When I plug in the serial cable the procedure I use to access the pfSense menu is run the following:
`sudo cu -l /dev/cuaU0 -s 115200 && screen`
then I press Enter and I get the menu.  A few notes: I can run this as root w/o sudo and today I found out it works without the screen command.

The menu provides, among other options, a shell command to the pfSense appliance system.  This is the command that I found gives a looping error as stated at the start of this thread.  Today I found out that if I wait long enough, it finally drops me into the shell.  At that point I can do whatever it is I need to do but every command produces one instance of the error instead of a repeating error.

Yesterday, when I posted this thread I was spinning my wheels, getting nowhere.  Now, understanding that I can allow the error to loop and eventually start working I will now start reading more about updating to the latest stable version that works on an i386 laptop in the hopes that this error goes away.  The bug report mentioned upthread doesn't indicate that it got any attention.  One comment by the last commentor in that bug report was "Presumably all that needs to be done to address this PR is to add a vt tf_respond."

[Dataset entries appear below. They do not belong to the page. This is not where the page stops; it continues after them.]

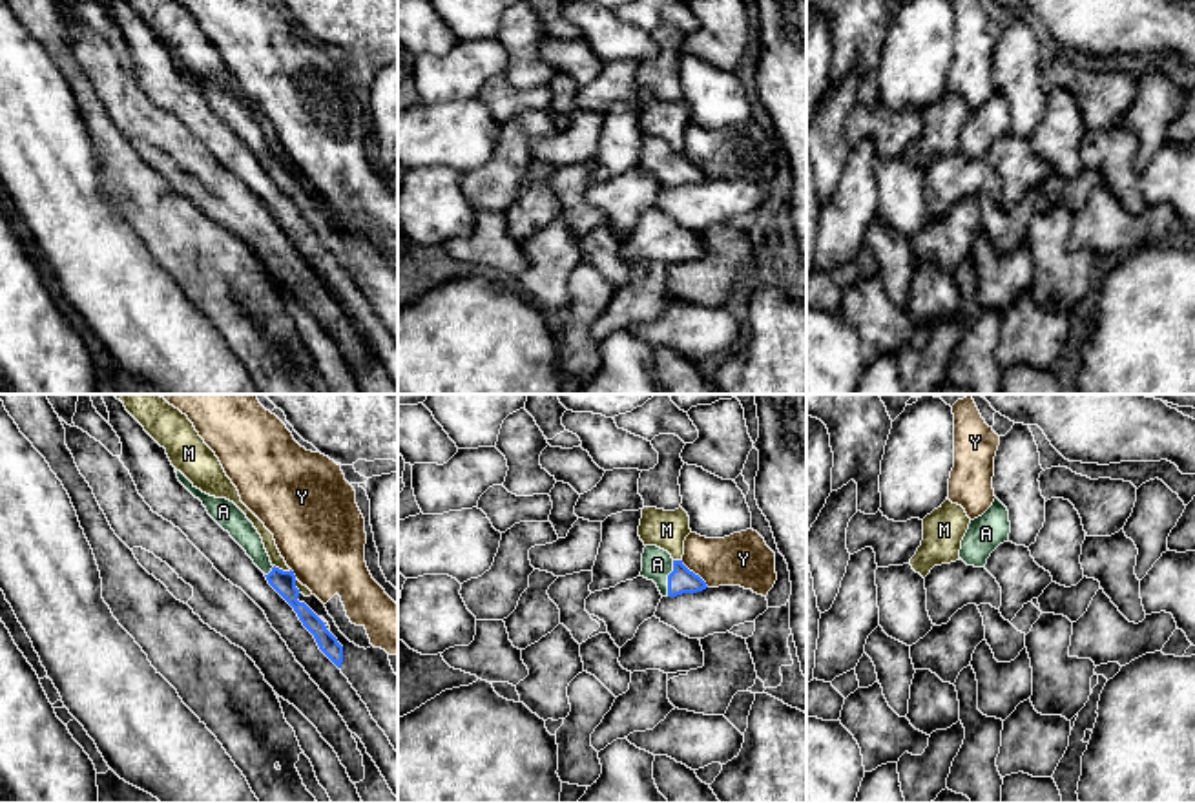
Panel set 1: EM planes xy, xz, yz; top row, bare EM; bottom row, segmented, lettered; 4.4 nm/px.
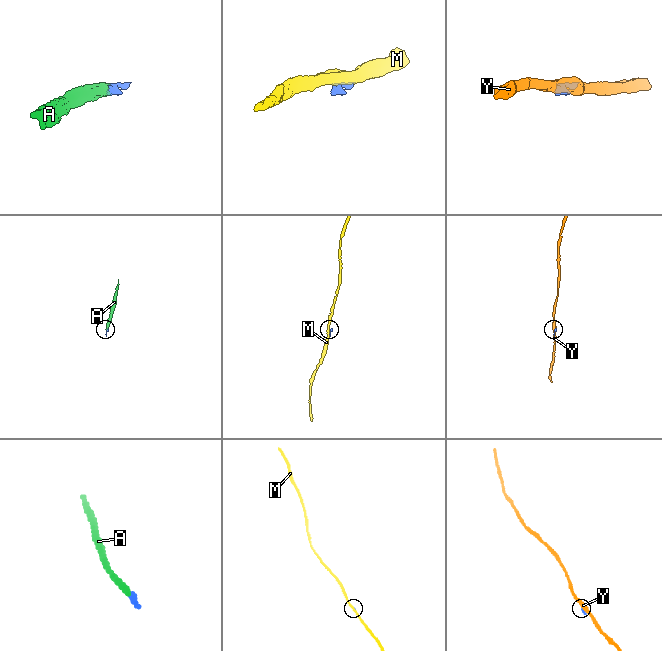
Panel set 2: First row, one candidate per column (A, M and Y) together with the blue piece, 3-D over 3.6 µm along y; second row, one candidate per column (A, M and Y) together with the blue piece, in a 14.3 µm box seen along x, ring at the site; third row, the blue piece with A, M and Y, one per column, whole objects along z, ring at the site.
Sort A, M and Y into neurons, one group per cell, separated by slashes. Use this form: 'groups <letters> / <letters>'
groups A / M / Y

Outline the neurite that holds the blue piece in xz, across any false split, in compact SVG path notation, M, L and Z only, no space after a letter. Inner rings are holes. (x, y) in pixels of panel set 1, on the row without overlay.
M657 137L644 139L640 168L653 172L662 188L697 184L708 179L682 151L673 151L668 142Z

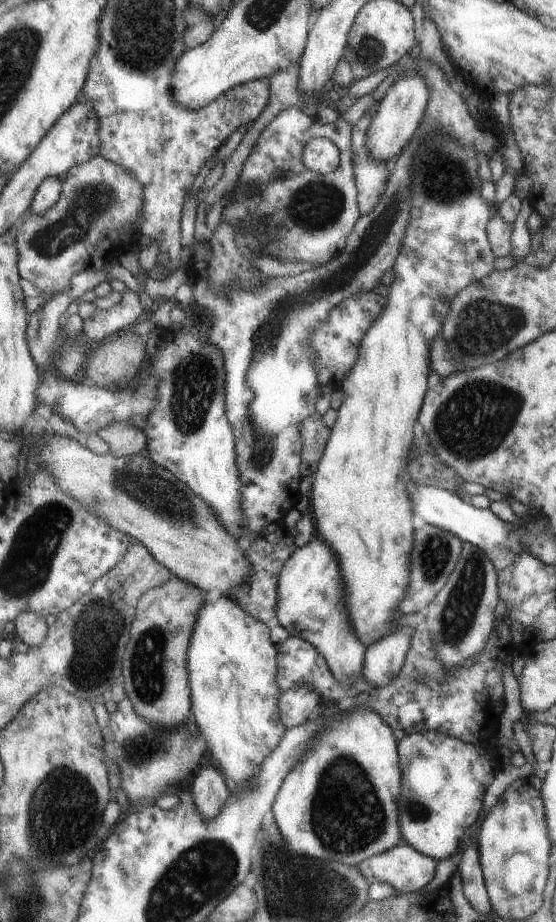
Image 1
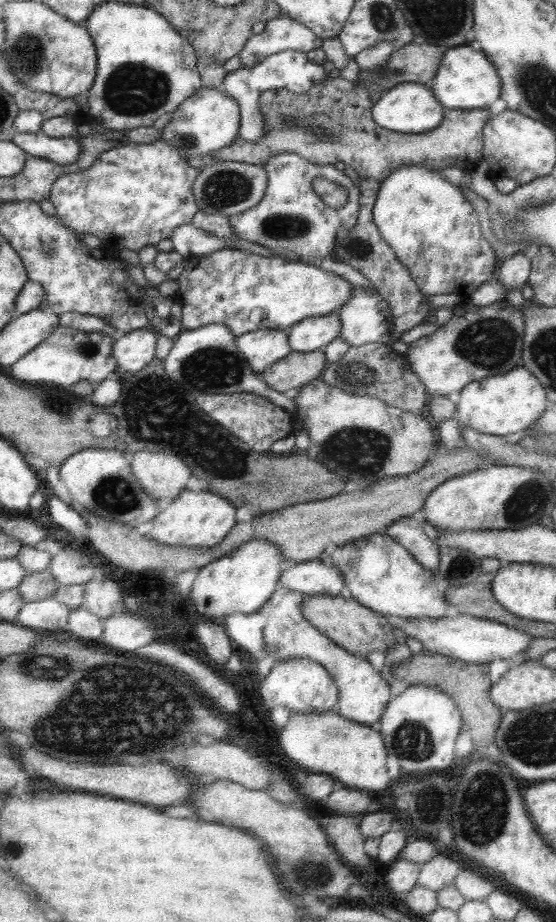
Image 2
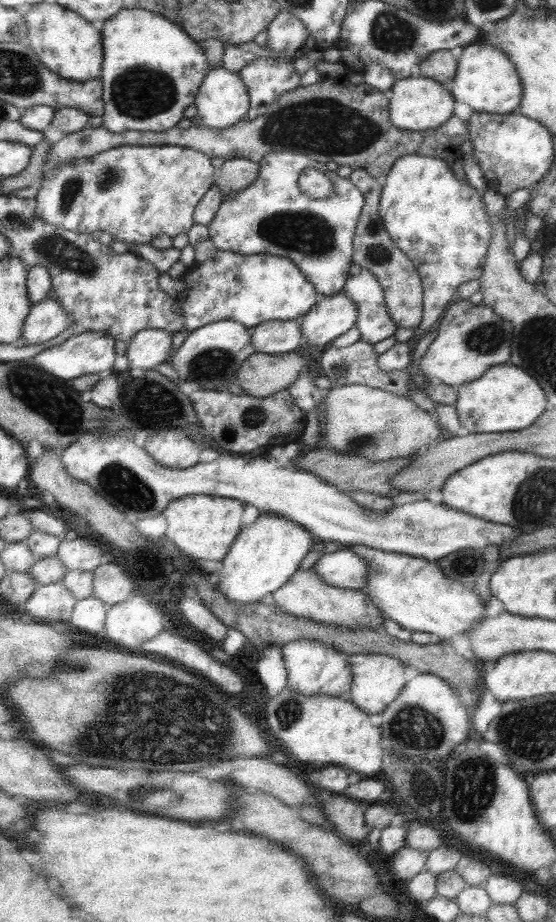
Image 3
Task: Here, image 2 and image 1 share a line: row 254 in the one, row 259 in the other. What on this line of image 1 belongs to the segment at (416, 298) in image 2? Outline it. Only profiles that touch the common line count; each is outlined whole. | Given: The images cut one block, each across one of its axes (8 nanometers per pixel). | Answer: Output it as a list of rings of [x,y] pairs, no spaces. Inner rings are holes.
[[[428,59],[414,60],[409,68],[421,75],[429,90],[425,115],[416,135],[399,154],[396,165],[389,170],[386,186],[378,204],[364,216],[361,216],[348,235],[337,259],[324,263],[315,269],[302,271],[297,275],[270,277],[253,291],[237,289],[230,295],[216,293],[209,287],[205,277],[190,277],[192,292],[202,308],[212,312],[212,324],[208,330],[207,341],[214,345],[222,355],[225,372],[225,409],[226,418],[231,424],[235,438],[236,466],[241,478],[241,507],[243,518],[243,543],[250,544],[254,539],[266,534],[265,528],[272,523],[282,523],[287,512],[300,500],[299,482],[301,479],[301,450],[303,449],[299,426],[311,414],[316,412],[315,402],[320,393],[317,379],[315,353],[309,345],[310,333],[327,317],[330,309],[338,306],[345,298],[357,292],[368,292],[380,286],[382,276],[392,268],[405,238],[405,230],[411,219],[411,184],[413,166],[411,159],[419,149],[419,143],[428,133],[440,132],[453,137],[460,145],[472,147],[478,153],[484,152],[490,159],[491,181],[495,184],[504,174],[503,141],[496,133],[490,134],[468,110],[466,101],[454,90],[455,86],[447,79],[446,73]]]

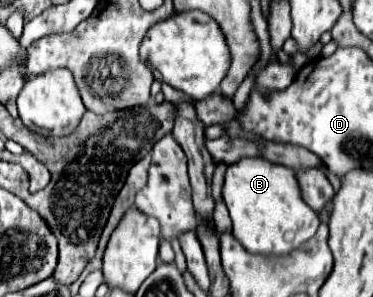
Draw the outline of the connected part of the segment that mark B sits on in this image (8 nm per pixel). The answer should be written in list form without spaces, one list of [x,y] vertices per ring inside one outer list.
[[[244,157],[228,165],[222,197],[228,205],[236,239],[250,251],[262,255],[286,255],[314,237],[320,219],[302,201],[296,173],[262,157]]]

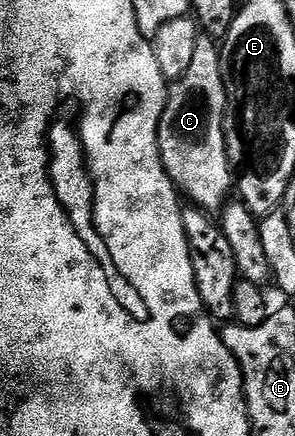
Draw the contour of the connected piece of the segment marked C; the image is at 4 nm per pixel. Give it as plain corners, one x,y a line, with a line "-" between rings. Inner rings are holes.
208,37
198,38
187,71
168,86
157,140
161,160
174,187
186,200
189,198
192,206
210,213
220,212
230,202
229,194
235,191
235,172
228,161
226,141
229,101
231,95
218,44

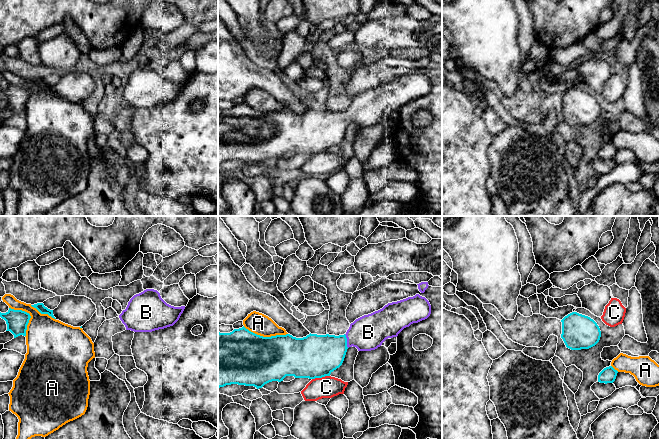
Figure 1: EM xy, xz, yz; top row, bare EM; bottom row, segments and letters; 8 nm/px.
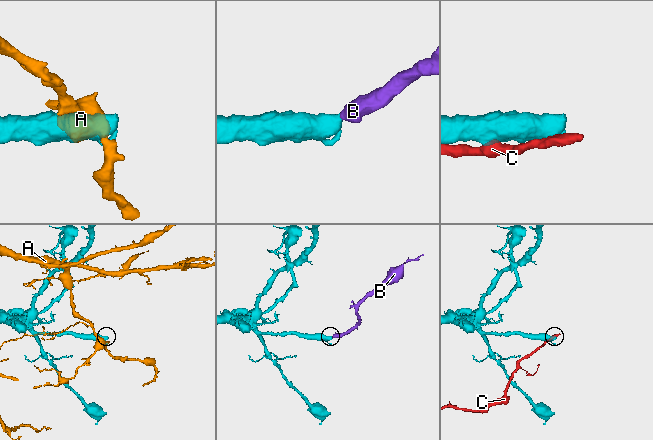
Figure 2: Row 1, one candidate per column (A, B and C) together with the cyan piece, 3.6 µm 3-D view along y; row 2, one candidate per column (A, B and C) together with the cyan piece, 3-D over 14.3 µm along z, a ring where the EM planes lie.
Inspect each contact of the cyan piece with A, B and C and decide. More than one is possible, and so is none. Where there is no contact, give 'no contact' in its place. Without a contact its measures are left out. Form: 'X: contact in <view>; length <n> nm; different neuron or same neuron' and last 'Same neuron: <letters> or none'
A: contact in xz; length 360 nm; different neuron
B: contact in xz; length 120 nm; same neuron
C: contact in xz; length 150 nm; different neuron
Same neuron: B

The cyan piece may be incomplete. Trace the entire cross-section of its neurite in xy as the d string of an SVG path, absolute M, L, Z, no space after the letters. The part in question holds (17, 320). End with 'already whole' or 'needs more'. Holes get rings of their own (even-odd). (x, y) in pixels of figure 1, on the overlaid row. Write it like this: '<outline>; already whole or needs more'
M9 308L6 313L0 312L0 317L6 321L6 331L10 331L14 338L20 335L26 336L27 325L31 318L29 313Z; already whole

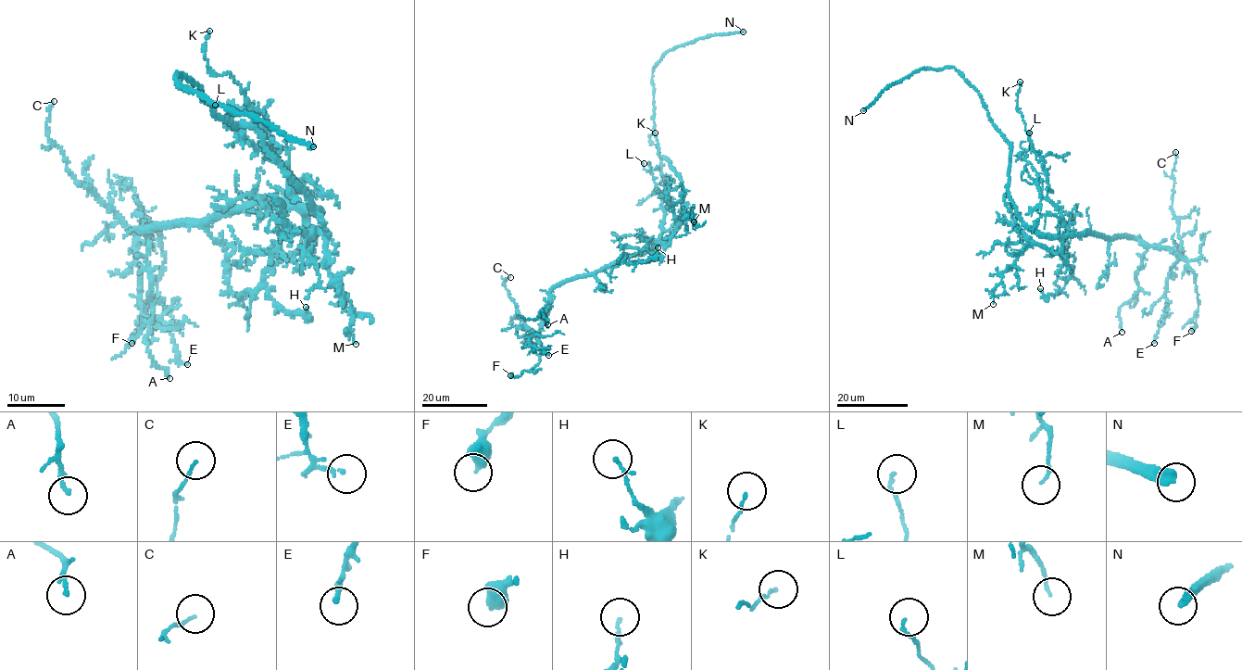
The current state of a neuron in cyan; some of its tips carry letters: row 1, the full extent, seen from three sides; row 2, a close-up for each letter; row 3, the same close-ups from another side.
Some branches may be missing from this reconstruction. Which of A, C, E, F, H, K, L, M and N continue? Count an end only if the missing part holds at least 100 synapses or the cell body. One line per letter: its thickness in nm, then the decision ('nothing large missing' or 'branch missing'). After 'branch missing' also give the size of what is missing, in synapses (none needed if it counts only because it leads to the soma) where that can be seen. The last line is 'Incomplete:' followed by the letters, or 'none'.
A: calibre 140 nm; nothing large missing
C: calibre 100 nm; nothing large missing
E: calibre 140 nm; nothing large missing
F: calibre 440 nm; nothing large missing
H: calibre 120 nm; nothing large missing
K: calibre 90 nm; nothing large missing
L: calibre 110 nm; nothing large missing
M: calibre 110 nm; nothing large missing
N: calibre 360 nm; branch missing; 350 synapses
Incomplete: N

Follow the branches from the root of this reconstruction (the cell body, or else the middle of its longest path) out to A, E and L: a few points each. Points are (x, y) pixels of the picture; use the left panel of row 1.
A: (316, 211), (287, 200), (251, 202), (202, 221), (143, 228), (149, 236), (153, 313), (146, 343), (169, 378)
E: (316, 211), (251, 202), (143, 229), (147, 219), (135, 253), (141, 309), (169, 332), (187, 364)
L: (316, 211), (296, 204), (292, 198), (292, 177), (282, 162), (237, 138), (232, 126), (216, 113), (215, 105)

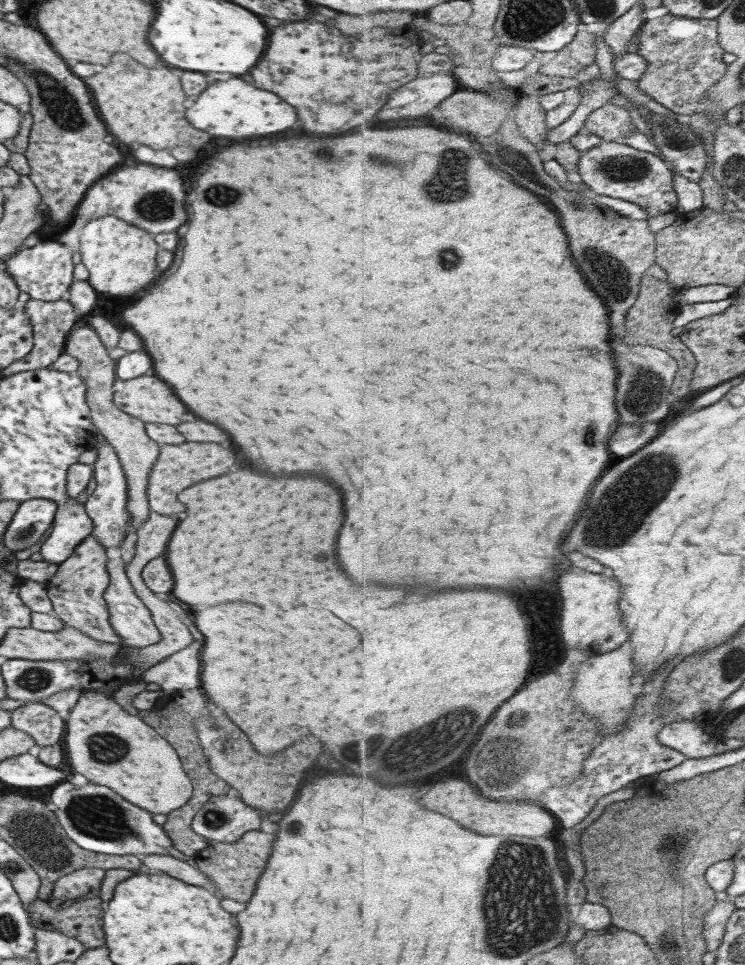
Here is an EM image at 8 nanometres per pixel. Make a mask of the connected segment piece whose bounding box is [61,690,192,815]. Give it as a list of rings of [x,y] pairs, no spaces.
[[[81,692],[74,707],[69,711],[64,722],[62,745],[64,757],[71,771],[82,774],[88,783],[101,784],[111,788],[120,798],[150,812],[150,814],[171,813],[183,806],[191,797],[192,785],[183,772],[181,762],[169,742],[151,729],[151,726],[141,722],[137,709],[129,705],[124,711],[109,695],[100,692]]]

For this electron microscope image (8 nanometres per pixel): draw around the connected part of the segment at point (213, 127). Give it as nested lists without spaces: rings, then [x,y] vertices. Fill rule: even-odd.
[[[239,78],[209,84],[207,90],[203,90],[203,94],[197,96],[193,106],[185,110],[185,118],[193,128],[221,138],[247,138],[247,136],[275,134],[291,128],[297,122],[293,108],[285,104],[279,96],[267,90],[253,88]]]

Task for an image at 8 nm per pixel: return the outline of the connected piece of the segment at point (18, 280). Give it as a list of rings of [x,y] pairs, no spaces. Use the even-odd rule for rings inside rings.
[[[55,240],[41,241],[33,248],[25,248],[11,254],[11,258],[2,262],[2,266],[7,271],[7,275],[13,279],[19,292],[25,292],[31,300],[53,302],[53,300],[65,299],[67,297],[65,292],[74,281],[71,254],[71,248],[65,244],[60,244]]]

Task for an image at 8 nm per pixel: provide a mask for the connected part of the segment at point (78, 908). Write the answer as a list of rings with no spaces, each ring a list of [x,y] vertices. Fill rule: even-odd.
[[[98,897],[77,901],[62,909],[54,909],[45,901],[33,899],[27,908],[30,922],[37,929],[50,930],[78,940],[85,948],[104,946],[101,928],[103,902]]]

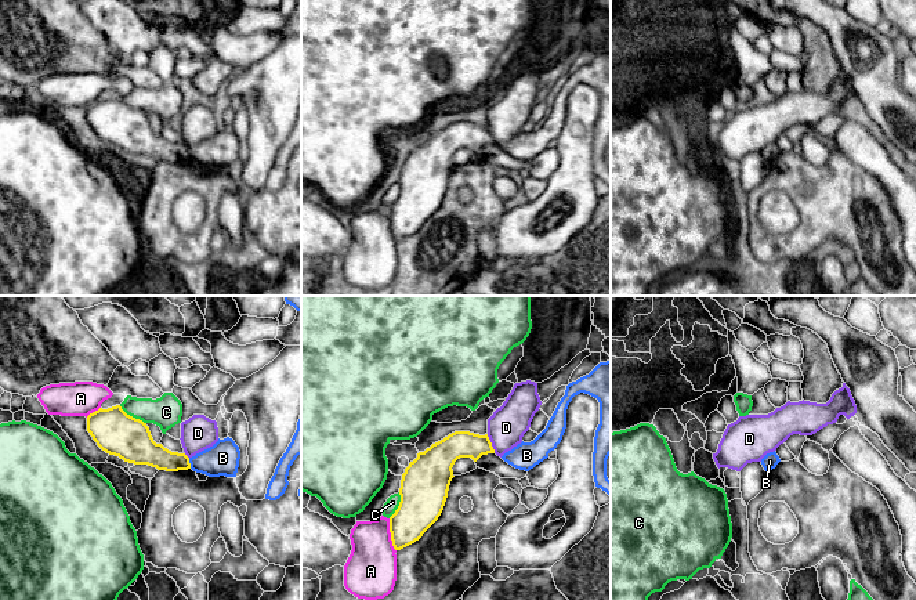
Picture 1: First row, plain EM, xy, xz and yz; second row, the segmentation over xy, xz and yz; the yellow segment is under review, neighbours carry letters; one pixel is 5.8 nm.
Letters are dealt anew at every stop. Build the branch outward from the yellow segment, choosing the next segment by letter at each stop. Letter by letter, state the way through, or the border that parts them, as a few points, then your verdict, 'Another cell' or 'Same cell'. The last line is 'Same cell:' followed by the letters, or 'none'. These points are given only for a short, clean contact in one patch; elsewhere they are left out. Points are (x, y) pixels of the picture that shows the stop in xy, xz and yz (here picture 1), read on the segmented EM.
A: Another cell
B: Boundary: xy (188, 458), (191, 467). Another cell
C: Another cell
D: Another cell
Same cell: none

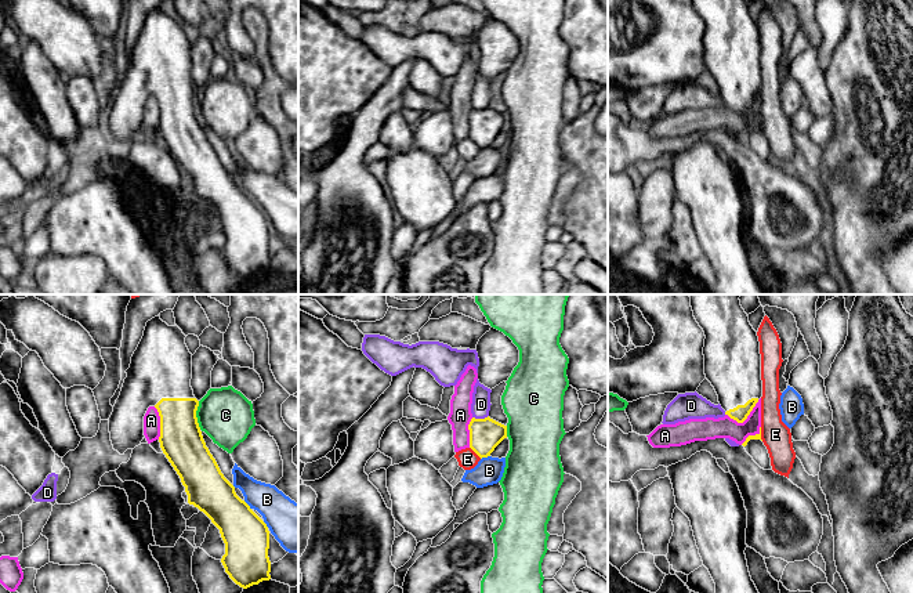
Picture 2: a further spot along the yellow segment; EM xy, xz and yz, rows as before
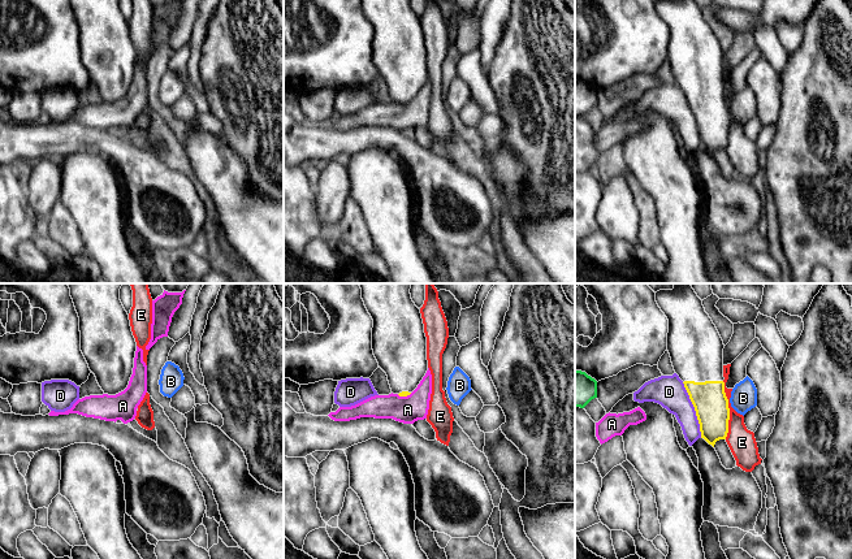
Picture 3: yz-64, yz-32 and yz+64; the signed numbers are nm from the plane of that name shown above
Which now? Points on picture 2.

I don't understand exactly what that comment means, it refers to teken which I don't know about and there is more info at github but that is beyond my current understanding.

I welcome any further advise but it appears that this is something that I'm just going to have to live with since I rarely use this serial terminal access and the error does not seem to be common.


----------



## captainjon (Jul 25, 2020)

Phishfry said:


> 220507 – resizewin(1) doesn't work with vt(4)
> 
> 
> 
> ...


When I add this to the loader.conf and boot, my laptop displays ttyv0 on the line above the login prompt.
So either it is not sc or is it?  How can I tell?

Assuming it is now using sc instead of vt, when I try to connect to my pfSense box I get escape characters when I enter commands.
Removing the sc from the loader brings it back to the original condition, the commands work and I still get the resizewin error.

Thanks for all the info so far, I've learned a lot.  I will now proceed to bring my laptop up to 11.4


----------



## Phishfry (Jul 25, 2020)

I attempted to fix this by changing to sc(4) and it had no effect. Still get the message on boot up.
I changed to sc(4) on both sides and still get the message.
So I give up. It is not a bother for me.


----------